I used to work in what was called a ‘Community Home with Education’, similar to an ‘Approved School’. A residential home for young men with emotional and behavioural ‘difficulties’. When they reached 16 they would have to leave the home and make their own way in the world. For many, the next step, after a short spell in the community, would be prison.
However we worked hard to give them the best chance that we could, and this often meant trying to find them work, trying to find employers who would give them a chance. And, surprisingly it wasn’t as hard as you might think. Despite their dubious CVs and frequently a complete lack of qualifications, we could usually find an employer who would give them a chance. These were not ‘social enterprises’ set up specifically to provide vocational training and development for the needy. They were good old ‘for profit’ businesses who were more than willing to do their bit. This was the time BSE.
And I don’t think things are that much different now.
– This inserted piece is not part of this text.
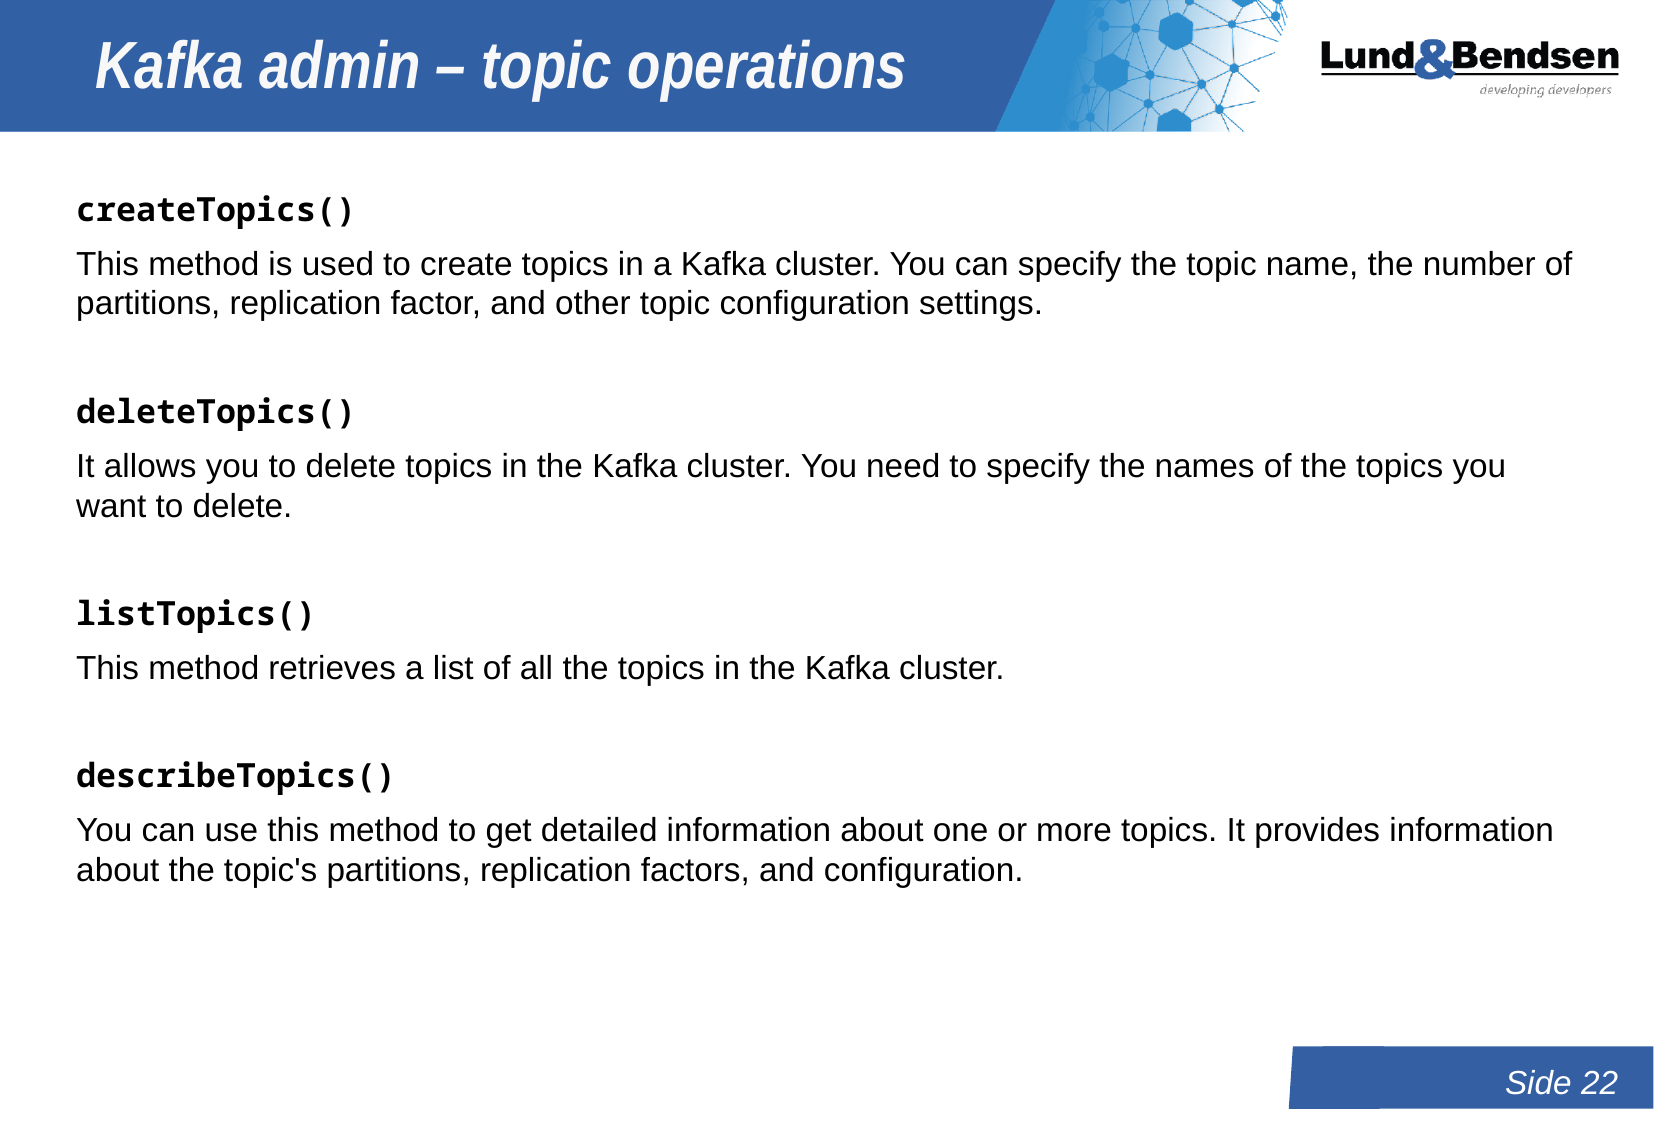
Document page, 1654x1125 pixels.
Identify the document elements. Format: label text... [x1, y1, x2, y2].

While we have a small number of social enterprises specifically setting out to help particular groups with a step on the employment ladder, I reckon that for every one of these there are probably a hundred or so for profits that work with the same client group. Restaurants and kitchens that employ people struggling with addictions or to stay out of prison. Building companies employing ex-offenders. Football clubs giving players with drink driving convictions, anger management problems and occasional inclinations to racist abuse a second chance.
I wonder what impact the rise of the specialist social enterprise might have on the willingness of mainstream for profits to ‘do their bit’. They don’t get the rate rebates, soft loans, grants, PR or additional support of their social enterprise counterparts, so why should they push the boat out.
Or will they all become ‘social enterprises’ and reap the same rewards?